写作要思路往前跑,痛苦的人却总往后看。所以要快乐。是否存在不由分说的快乐。奇怪,我突然喜欢起这座城市来了。人们往来有不同的表情,生动,却逃不出平凡的框定。如果有一天生活变成喜剧那样大红大绿对比强烈的表情那一定是有问题了,现在就是。
滋长不健康的只推崇美的风气。美是再好不过的皮囊但虚空地涨着也是空烂。无法刻薄地评价现在人不会演戏,时代太和平,又过早被包容在温室里,没有跌宕的人生经历也不常与人交往,七情六欲不开窍。世态炎凉,似乎离那种被捧得高高在上的生活太过遥远。

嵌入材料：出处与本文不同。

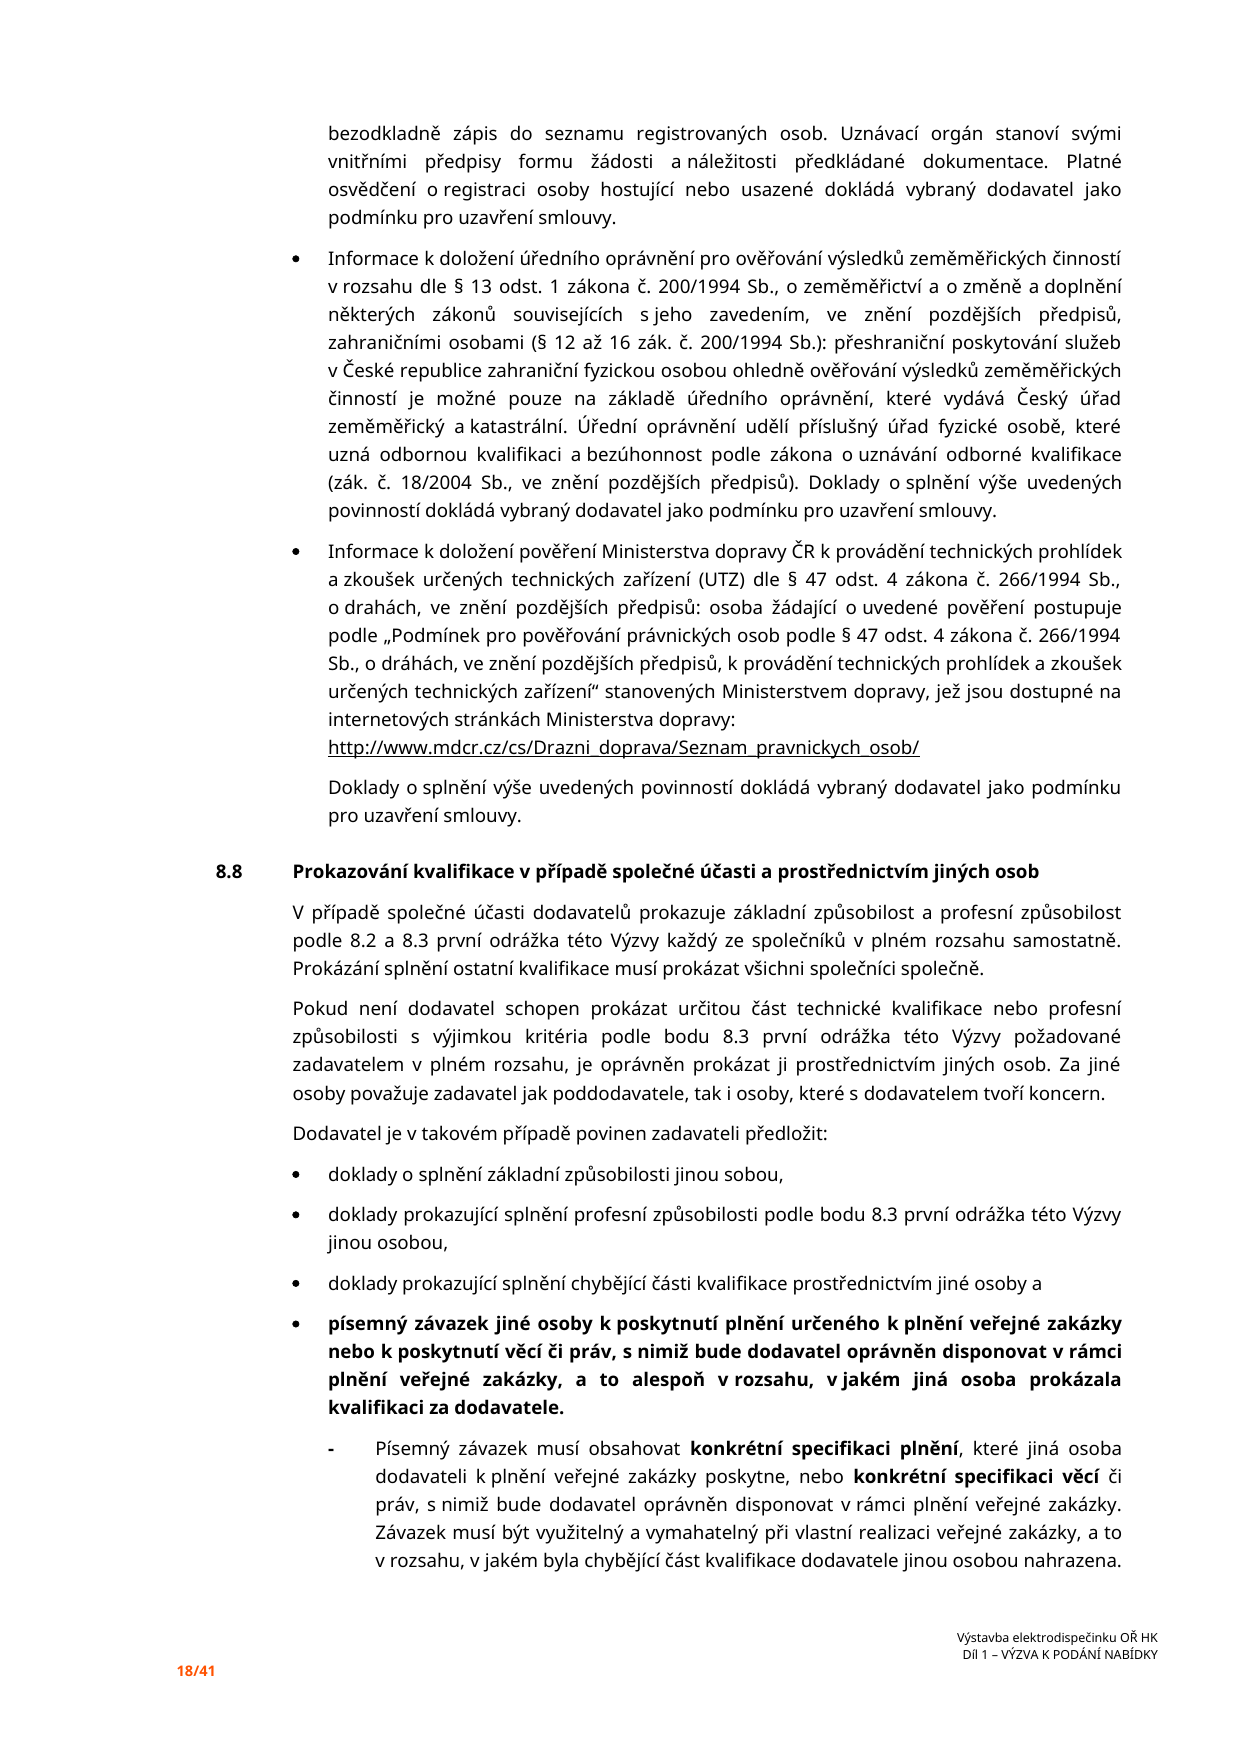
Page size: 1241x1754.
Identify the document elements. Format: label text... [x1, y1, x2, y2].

人为什么要看戏把人生搬到戏台子上抽提表演,处处是事无巨细的模拟,不适时宜的夸张。不仅满足窥私癖,还讽刺生活复杂,把戏台子当成手术台解剖地鲜血淋漓给底下人看,不知不觉已经成为一种责任。如果有一天观众是麻木的,台上的人也是不知痛痒的,就取消了吧。
外公爱看戏,每次他跟着剧情喊叫时我外婆总不失良机地刻薄着,看戏的人是傻子,演戏的人是疯子。
以前我写,柔光打得再精致也比不过七八十年代,拍出来的再精致人和背景是分离的。太清晰了,人脱离出背景独立,就难看,应当有些难舍难分藕断丝连。王小波说,人的痛苦都来自对自己无能的愤怒。以前改编一首江南的诗,提笔很俗套:你老了。岁月蹉跎了你的容颜却化不开你眉端眼际处的期盼。忘了那四个字的词语从哪里读来的,去查,无果。只在不知名的清人折子找到了着四个字。像是百年灵光乍现同一处。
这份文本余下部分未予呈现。